WHAT IS BEING ASKED = Put the part of the listing below that opens with the line containing "common name: Rydberg's poison-ivy" and closes with the line containing "genus: Sambucus" into a two-column CSV with the columns field and value, one row per line. Enclose each field in quotation marks and replace any line breaks with spaces.
** start EXCERPTED DATA **
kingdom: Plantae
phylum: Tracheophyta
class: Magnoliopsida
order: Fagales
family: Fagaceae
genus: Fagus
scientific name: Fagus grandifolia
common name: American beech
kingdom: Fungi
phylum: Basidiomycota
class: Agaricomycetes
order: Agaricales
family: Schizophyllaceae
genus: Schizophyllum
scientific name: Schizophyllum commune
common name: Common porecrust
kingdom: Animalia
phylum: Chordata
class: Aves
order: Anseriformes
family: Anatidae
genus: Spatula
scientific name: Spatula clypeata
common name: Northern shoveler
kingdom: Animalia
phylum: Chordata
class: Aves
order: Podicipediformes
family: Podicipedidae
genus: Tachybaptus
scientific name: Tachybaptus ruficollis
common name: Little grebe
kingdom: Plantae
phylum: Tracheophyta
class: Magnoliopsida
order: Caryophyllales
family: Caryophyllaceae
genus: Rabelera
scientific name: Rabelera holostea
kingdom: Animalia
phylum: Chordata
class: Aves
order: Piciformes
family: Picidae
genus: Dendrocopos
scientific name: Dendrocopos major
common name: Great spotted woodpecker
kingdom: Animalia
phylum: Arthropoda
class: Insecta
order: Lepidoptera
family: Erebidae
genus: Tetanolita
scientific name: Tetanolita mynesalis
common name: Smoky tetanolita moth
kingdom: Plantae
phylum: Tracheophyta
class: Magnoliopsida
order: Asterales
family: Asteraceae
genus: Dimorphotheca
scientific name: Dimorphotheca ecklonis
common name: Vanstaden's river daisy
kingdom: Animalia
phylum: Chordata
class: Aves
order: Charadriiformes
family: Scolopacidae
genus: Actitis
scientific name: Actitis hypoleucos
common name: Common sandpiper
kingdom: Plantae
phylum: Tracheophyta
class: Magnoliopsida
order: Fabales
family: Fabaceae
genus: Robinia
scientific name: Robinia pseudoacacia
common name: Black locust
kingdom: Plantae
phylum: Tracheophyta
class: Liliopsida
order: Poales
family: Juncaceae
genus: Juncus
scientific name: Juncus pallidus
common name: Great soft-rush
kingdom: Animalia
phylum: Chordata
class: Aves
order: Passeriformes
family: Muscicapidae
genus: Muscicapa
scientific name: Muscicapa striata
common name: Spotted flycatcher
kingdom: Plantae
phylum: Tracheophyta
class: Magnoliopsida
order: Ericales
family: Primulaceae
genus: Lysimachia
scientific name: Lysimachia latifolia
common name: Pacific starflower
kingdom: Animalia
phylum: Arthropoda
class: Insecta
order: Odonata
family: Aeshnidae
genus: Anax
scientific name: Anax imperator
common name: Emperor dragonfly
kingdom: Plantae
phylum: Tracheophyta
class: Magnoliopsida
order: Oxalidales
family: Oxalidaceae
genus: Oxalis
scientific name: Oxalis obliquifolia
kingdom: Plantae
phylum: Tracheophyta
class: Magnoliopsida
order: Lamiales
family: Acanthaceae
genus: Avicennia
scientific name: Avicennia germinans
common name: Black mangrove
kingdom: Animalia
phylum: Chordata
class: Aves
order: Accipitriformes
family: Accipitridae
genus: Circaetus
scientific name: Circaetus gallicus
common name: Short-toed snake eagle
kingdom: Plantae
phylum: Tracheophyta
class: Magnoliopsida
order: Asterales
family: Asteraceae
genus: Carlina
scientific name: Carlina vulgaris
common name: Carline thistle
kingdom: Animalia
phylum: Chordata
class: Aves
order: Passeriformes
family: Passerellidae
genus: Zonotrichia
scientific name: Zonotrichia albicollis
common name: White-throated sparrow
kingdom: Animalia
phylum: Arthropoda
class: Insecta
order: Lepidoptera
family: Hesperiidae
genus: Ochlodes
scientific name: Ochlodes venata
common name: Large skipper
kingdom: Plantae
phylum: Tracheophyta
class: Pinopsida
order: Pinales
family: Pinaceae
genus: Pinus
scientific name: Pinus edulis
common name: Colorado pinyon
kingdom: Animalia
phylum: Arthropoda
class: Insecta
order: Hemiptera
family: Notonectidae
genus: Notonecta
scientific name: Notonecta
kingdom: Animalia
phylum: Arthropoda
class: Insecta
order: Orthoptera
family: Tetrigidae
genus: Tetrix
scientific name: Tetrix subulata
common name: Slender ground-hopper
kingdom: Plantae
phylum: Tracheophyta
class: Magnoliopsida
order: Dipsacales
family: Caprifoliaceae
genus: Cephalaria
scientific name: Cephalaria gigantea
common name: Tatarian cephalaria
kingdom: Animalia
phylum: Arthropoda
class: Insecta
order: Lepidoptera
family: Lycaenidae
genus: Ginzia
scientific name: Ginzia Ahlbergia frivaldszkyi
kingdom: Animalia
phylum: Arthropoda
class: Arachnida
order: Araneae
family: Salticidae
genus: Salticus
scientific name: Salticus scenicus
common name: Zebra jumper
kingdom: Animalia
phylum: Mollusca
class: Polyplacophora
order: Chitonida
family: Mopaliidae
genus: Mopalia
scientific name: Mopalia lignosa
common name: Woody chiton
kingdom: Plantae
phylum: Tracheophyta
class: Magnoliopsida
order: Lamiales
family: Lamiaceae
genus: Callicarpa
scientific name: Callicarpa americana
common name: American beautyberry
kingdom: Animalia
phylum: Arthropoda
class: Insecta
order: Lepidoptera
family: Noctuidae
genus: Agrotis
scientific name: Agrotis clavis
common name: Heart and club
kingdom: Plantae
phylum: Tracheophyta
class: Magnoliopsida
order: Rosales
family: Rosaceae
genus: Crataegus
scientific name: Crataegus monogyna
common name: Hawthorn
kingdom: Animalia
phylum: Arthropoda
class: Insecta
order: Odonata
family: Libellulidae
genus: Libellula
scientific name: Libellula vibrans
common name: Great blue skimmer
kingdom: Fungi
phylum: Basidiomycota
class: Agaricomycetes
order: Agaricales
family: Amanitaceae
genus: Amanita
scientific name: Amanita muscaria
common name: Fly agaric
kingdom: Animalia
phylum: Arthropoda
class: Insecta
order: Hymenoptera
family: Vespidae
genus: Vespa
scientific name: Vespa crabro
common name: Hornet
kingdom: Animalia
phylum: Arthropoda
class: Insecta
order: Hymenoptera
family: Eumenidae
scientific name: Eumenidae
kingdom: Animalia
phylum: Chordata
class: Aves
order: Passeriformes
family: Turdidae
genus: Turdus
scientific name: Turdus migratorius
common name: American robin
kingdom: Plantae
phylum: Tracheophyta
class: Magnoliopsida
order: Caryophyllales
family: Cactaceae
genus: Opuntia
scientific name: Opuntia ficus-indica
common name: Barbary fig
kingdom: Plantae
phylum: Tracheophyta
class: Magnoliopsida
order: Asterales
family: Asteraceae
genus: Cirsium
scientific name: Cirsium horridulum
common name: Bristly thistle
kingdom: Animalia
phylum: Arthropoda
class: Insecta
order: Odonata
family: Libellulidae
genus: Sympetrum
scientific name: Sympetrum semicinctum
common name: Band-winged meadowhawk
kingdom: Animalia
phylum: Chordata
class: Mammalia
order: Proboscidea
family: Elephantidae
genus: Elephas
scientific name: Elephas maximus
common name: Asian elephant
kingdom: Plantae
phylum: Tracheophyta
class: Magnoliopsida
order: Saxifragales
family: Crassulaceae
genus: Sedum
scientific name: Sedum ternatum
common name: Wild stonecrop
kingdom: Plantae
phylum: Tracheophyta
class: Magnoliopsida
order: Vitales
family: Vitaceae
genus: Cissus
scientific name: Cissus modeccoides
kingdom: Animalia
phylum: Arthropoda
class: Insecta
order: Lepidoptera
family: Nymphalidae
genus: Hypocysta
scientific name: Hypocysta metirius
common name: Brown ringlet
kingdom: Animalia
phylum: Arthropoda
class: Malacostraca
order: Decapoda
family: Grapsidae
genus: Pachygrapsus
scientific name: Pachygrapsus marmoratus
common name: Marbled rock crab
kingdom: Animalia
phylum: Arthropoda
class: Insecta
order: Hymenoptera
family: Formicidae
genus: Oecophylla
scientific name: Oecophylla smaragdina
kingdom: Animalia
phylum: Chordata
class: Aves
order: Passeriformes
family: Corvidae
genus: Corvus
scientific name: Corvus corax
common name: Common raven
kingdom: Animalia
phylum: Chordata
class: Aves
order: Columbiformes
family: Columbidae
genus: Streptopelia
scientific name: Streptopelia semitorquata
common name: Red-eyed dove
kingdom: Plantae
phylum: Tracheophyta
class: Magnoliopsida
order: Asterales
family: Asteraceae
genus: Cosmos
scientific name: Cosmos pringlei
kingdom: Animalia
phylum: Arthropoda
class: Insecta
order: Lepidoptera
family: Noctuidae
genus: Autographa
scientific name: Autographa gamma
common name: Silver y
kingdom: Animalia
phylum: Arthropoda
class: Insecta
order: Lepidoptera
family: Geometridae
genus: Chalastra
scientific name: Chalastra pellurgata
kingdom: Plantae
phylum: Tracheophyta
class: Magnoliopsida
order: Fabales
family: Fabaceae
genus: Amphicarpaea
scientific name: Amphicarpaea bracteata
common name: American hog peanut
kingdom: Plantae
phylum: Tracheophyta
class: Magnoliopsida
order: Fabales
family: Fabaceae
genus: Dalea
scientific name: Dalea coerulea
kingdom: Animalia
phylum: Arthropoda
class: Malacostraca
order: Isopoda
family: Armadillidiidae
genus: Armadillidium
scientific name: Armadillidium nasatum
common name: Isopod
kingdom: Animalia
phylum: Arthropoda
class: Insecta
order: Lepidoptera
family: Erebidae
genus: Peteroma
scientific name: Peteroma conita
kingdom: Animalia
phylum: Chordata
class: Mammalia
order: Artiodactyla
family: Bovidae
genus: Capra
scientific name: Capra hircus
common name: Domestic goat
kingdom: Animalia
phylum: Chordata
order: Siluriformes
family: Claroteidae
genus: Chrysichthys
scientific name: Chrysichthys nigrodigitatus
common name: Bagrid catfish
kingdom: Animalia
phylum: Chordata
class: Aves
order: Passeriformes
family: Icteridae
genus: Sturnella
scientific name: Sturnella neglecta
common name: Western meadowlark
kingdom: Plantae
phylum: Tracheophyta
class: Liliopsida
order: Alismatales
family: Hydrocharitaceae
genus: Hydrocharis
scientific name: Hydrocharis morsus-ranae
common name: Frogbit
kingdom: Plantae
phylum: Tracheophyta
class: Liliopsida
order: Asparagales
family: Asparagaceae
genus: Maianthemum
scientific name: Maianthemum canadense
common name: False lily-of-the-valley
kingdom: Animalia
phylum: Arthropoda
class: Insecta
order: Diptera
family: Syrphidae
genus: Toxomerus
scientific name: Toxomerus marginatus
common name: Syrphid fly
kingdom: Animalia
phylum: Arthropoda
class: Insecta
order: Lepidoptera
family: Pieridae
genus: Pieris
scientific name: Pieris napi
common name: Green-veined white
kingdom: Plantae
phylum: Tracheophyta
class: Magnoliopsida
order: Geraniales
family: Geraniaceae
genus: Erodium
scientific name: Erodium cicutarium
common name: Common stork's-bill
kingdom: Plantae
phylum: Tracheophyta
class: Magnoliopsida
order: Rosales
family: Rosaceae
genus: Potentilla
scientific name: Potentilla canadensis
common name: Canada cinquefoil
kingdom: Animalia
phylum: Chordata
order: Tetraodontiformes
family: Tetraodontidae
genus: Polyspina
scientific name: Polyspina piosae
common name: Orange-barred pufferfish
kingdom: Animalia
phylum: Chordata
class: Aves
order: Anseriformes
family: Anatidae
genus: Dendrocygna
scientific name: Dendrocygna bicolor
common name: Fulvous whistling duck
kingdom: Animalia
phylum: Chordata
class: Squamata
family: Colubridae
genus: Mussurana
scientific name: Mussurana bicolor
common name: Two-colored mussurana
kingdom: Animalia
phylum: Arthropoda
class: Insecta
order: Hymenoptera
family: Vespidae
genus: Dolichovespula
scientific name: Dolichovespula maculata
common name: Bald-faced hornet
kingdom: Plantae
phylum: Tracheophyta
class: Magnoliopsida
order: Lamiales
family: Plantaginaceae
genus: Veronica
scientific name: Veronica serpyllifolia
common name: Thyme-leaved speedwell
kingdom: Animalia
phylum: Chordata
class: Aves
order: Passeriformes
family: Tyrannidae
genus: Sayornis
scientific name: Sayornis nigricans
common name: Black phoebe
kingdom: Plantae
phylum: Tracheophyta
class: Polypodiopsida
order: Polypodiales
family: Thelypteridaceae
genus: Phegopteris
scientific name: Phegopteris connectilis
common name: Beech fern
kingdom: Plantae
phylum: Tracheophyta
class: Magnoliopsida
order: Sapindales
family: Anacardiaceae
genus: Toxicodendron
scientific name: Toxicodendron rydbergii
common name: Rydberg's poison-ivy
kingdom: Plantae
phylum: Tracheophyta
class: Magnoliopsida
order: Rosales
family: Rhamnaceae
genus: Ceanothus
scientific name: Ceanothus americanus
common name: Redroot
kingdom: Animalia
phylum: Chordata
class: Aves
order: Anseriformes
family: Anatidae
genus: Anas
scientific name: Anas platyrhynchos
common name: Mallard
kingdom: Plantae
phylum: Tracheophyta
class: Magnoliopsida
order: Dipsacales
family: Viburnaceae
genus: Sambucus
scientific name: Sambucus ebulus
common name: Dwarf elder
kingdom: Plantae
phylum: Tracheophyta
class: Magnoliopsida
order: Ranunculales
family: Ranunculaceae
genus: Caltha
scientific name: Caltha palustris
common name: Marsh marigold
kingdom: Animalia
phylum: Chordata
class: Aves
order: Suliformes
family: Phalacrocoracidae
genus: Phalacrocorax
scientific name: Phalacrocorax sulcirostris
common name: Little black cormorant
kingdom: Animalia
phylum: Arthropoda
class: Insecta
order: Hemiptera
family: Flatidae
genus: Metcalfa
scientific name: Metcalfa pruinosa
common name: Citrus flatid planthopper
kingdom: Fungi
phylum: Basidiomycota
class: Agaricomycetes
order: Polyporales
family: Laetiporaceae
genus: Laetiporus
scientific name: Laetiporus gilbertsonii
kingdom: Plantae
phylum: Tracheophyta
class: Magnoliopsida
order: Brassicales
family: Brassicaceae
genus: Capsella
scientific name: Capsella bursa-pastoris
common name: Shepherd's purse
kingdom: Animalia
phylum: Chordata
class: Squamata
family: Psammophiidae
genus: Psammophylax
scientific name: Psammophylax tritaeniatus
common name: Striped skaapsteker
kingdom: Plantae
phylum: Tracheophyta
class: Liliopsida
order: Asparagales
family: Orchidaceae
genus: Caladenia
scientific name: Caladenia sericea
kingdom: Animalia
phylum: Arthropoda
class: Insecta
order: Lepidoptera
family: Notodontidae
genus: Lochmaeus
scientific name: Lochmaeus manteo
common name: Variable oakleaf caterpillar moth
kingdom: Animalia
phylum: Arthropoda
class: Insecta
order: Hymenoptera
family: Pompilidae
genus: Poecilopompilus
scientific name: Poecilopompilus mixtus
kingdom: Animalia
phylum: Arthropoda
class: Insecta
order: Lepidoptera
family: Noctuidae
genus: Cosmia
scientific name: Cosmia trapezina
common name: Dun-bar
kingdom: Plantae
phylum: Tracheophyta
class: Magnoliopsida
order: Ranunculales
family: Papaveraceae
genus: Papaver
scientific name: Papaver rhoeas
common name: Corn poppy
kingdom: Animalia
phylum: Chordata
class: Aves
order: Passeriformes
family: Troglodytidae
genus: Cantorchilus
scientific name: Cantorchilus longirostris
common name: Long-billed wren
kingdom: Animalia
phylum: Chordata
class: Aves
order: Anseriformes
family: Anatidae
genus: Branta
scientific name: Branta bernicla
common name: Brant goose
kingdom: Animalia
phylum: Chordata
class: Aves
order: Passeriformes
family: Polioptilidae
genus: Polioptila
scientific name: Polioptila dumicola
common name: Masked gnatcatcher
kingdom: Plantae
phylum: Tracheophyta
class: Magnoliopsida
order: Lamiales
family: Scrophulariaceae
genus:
** end EXCERPTED DATA **
COMPLETE OUTPUT =
field,value
"common name:","Rydberg's poison-ivy"
"kingdom:","Plantae"
"phylum:","Tracheophyta"
"class:","Magnoliopsida"
"order:","Rosales"
"family:","Rhamnaceae"
"genus:","Ceanothus"
"scientific name:","Ceanothus americanus"
"common name:","Redroot"
"kingdom:","Animalia"
"phylum:","Chordata"
"class:","Aves"
"order:","Anseriformes"
"family:","Anatidae"
"genus:","Anas"
"scientific name:","Anas platyrhynchos"
"common name:","Mallard"
"kingdom:","Plantae"
"phylum:","Tracheophyta"
"class:","Magnoliopsida"
"order:","Dipsacales"
"family:","Viburnaceae"
"genus:","Sambucus"